João Jardim diz que em seu filme queria mostrar que a formação do jovem não é uma coisa objetiva. É preciso lidar com a questão de forma subjetiva. Em Cuba, na escola, os alunos falam: Ser culto é a única forma de ser livre (A Revolução está viva nas Crianças, JB, A25, 04.03.07). Evidente que ter trabalho, ter emprego, ter como sobreviver com um mínimo de dignidade é fundamental. Mas é preciso mais. Hoje 80% dos trabalhadores brasileiros ganham até dois salários mínimos, o que mal dá para comer, se vestir e morar em alguma casa simples. Não é suficiente para poder viver dignamente, ter acesso à cultura, ainda mais quando os out-doors estão em cada esquina anunciando maravilhas. Nem dá para sustentar uma família.
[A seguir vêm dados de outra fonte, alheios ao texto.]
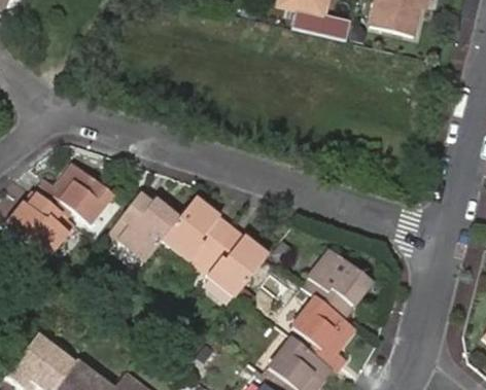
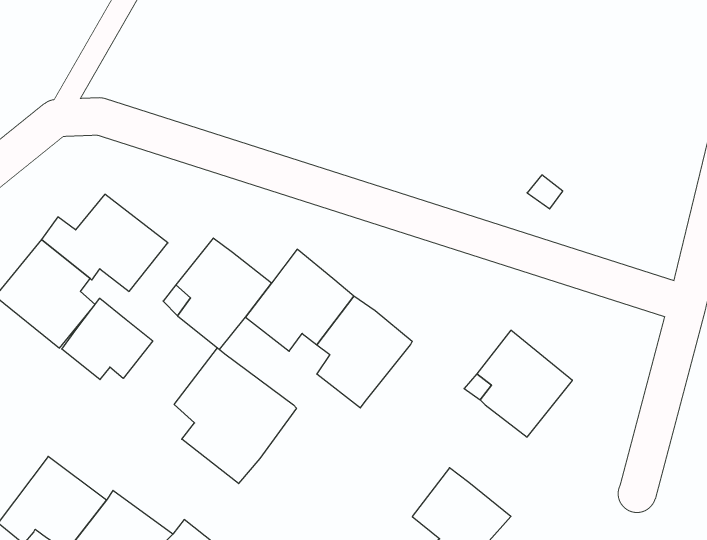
building: none -> [62,298,153,380]
building: none -> [174,348,296,484]
building: [293,297,356,373] -> none

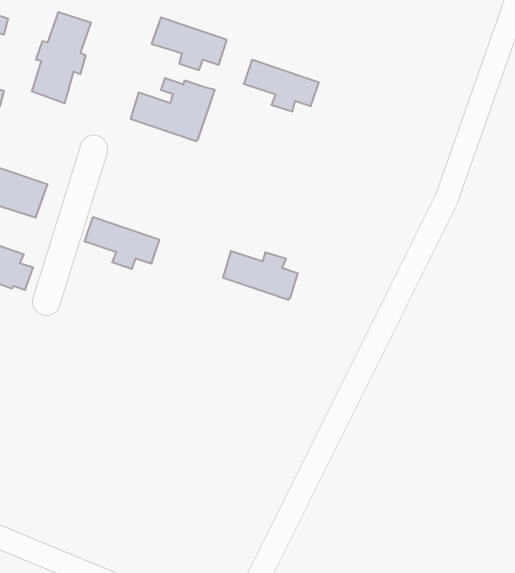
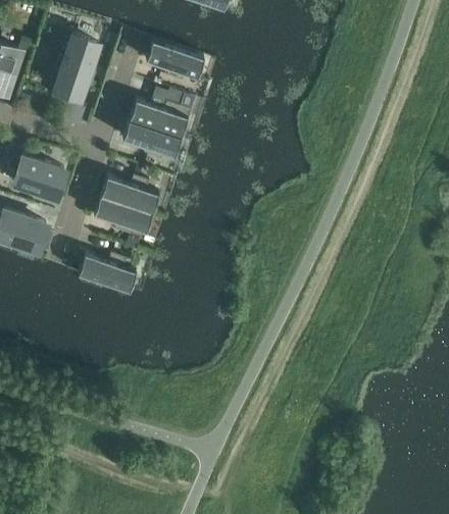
building: [244,60,319,111] -> [122,121,181,161]
building: [223,251,298,300] -> [101,177,159,215]
building: none -> [79,255,137,293]

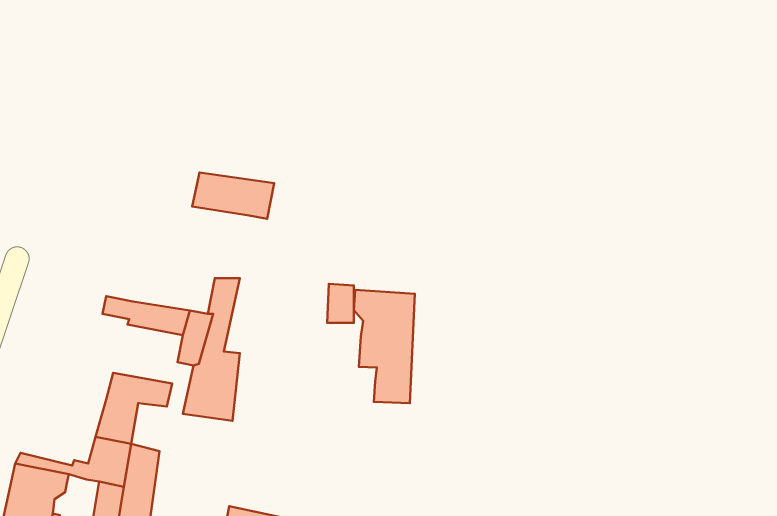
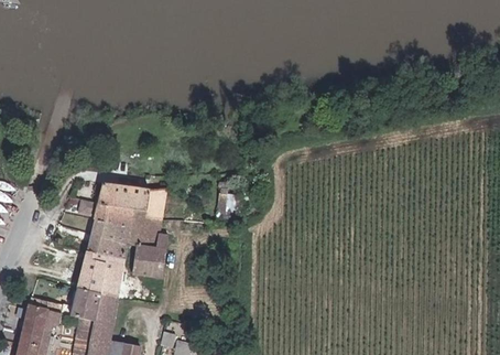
building: [192,173,274,219] -> [99,183,150,212]
building: [354,290,415,403] -> none
building: none -> [87,218,130,255]
building: none -> [98,267,120,297]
É preciso mais que isso. Como diz João Jardim, a educação baseada em números, em aprendizado de gramática e equações pode tirar o jovem da burrice imediata, mas não o transforma em gente, em cidadão consciente e livre. Há algo mais que se deve construir: a subjetividade, a cultura que permite a liberdade, permite a escolha, a opção, o exercício da criatividade. E isto, se é verdade que também se aprende na escola, aprende-se mais na família desde a infância, aprende-se com a convivência na comunidade e na sociedade, na medida que estas transmitem formas e práticas solidárias de ver o mundo, de se aproximar dos outros e se organizar para lutar e buscar direitos.
Há, pois, um longo caminho de construção/reconstrução pela frente, que não se faz em um dois anos, em um ou dois governos, muito menos apenas através de governos. É um caminhar junto, solidário, vivido e convivido. E que vai construir novos laços, novas teias de relações econômicas, sociais, culturais, novos valores, contrapostos aos hoje dominantes, até transformar-se em novos sonhos de mudar o mundo.
Não há como o dia nascer feliz sem pôr mãos à obra, eu, tu, você, todos nós.